Another issue with the Taupo weekend was the gearbox synchros were virtually shot. This was the gearbox replaced after the first round at Manfeild when the factory box broke and the decision was made to purchase an rb25det box. It turns out after a lot of research and getting to know the difference between the rb20 and 20 boxes, both have pros and cons. The rb20 is lighter and is a far smother, faster and slick changing gearbox but not as strong as the rb25, however given I was putting down 413hp at the rear wheels and running race slicks it still lasted the equivalent of a full season of racing and was the original factory box with 204,000 k’s then put straight into a race car with no work done to it, I was very impressed with it.
On to the rb25 box and one thing is for sure, it will take a lot of power as the gears and shafts are much bigger.
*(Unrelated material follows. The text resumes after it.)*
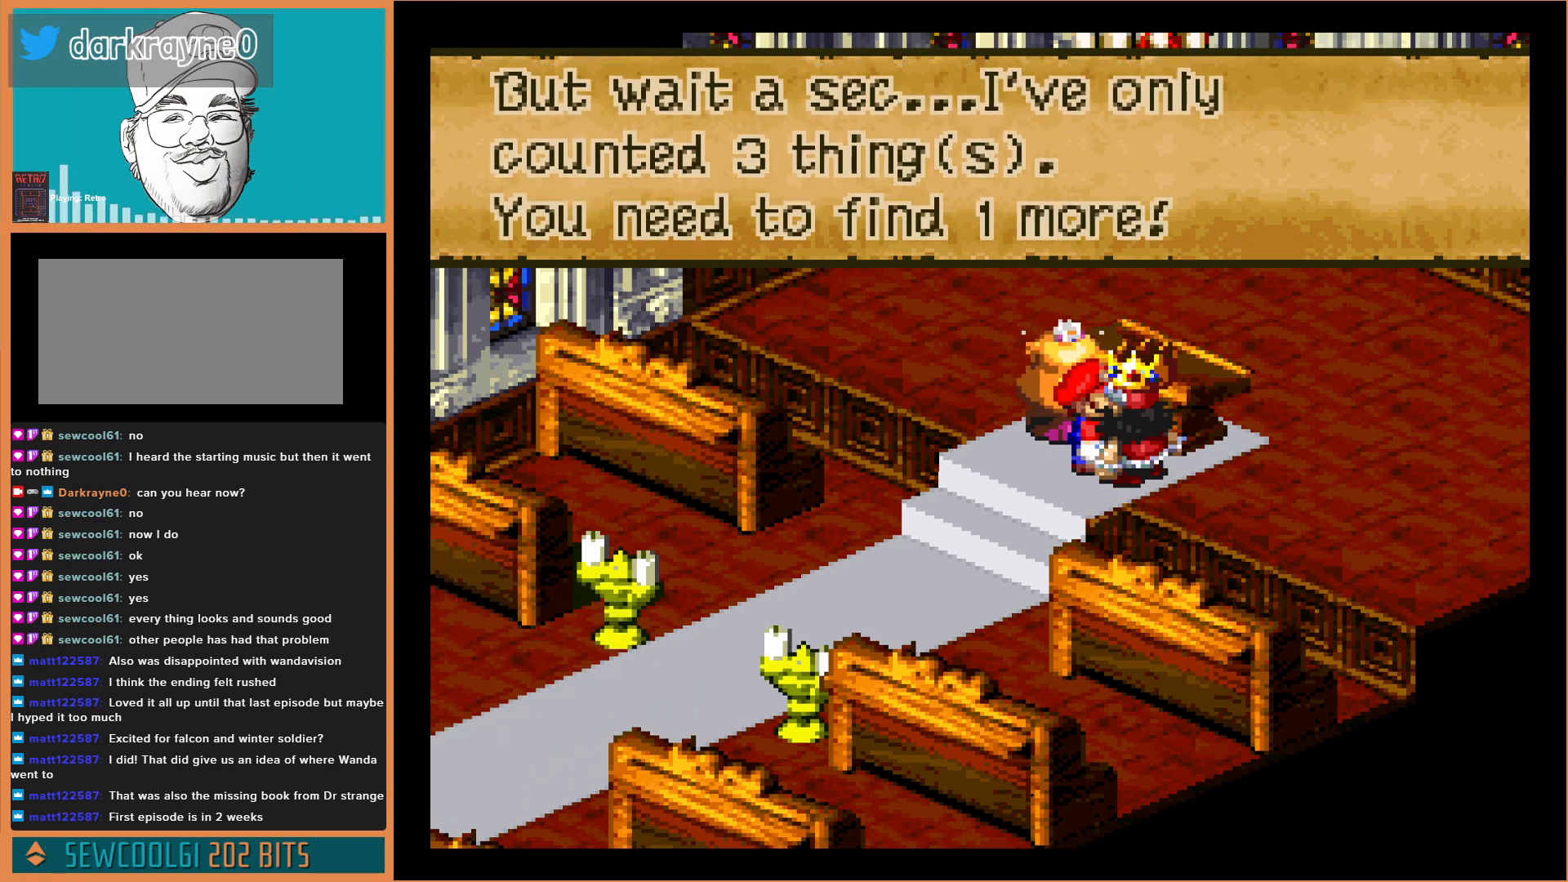
{"buttons": ["B"], "events": [[67, "A", "down"], [233, "A", "up"], [500, "B", "down"]]}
However on the bad side of the design, the synchros are far too small as a result they are trying to slow down a large gear and do not like changing quickly, great for a race car right! even with low down changes they have only lasted three rounds with each round getting worse making Taupo very difficult and slowing my lap times by 1.5-2 seconds on average over the rb 20 box. the other problems with the rb25 box is they run very very hot and the oil would go jet black after just one round requiring more frequent oil changes, were as the rb20 was perfectlly clean after two rounds. The only way to help improve the situation is to fit an oil cooler.
Making the decision of which way to go is a difficult one. If I want more hp latter I should stay with the 25 box and accept slow changes and frequent oil changes and synchro rebuilds once a year. Or I get another 20 box and refresh the internals, perhaps shot pein the gears, up the hp by just a little say 50-60hp and take a punt, given I also would like to go to a bigger tyre giving more grip and loading the gearbox even more. Then there is the option of changing to a completely different box altogether and top of the list for bang per buck would be a Tremec T56-magnum, a 6sp close ratio box capable of 700lbf of torque. I guess a no brain-er really as they are surprisingly affordable and I certainly won’t have a problem with gearboxes anymore. Hmmmm! Will have to do some research I think.